- [WHAT YOU HAVE TO DO] Among the lines of the entries below, count those containing the word "next" and answer with the number only.

═══

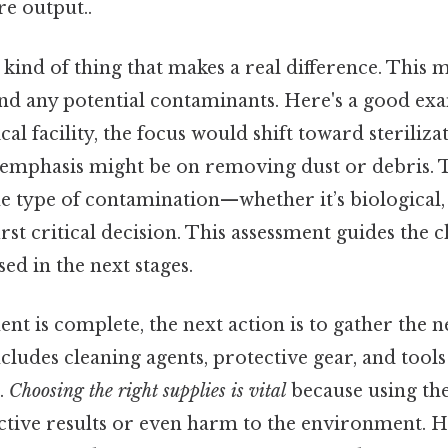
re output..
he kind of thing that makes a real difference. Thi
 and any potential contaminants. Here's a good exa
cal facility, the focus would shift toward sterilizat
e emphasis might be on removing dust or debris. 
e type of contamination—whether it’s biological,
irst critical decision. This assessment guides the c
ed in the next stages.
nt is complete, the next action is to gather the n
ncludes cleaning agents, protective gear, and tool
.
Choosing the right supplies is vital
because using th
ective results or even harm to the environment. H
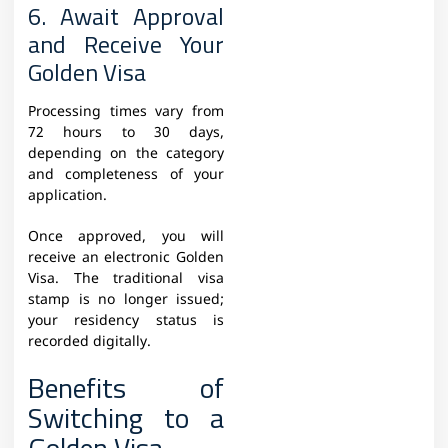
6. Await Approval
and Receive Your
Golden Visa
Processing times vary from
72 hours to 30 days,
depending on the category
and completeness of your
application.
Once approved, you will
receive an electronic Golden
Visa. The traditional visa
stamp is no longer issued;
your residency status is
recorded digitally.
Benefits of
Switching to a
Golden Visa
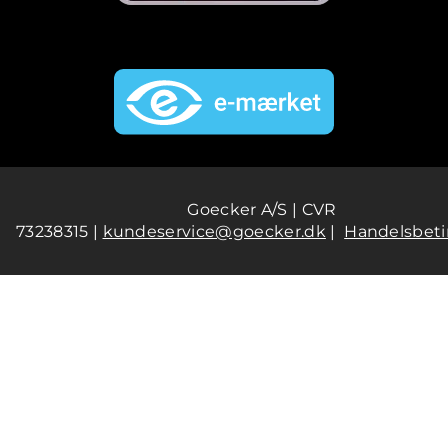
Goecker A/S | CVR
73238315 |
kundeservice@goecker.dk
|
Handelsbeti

═══

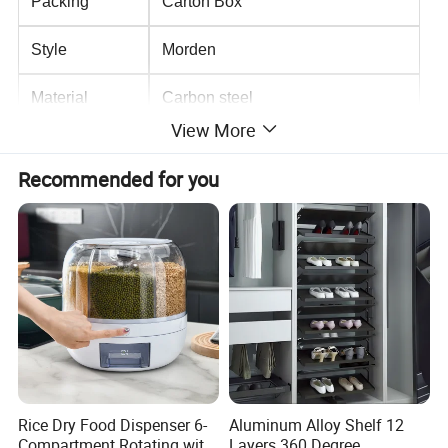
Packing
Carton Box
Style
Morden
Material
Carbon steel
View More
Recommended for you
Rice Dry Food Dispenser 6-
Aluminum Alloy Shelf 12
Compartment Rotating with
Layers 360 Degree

═══

- [ANSWER BELOW] 2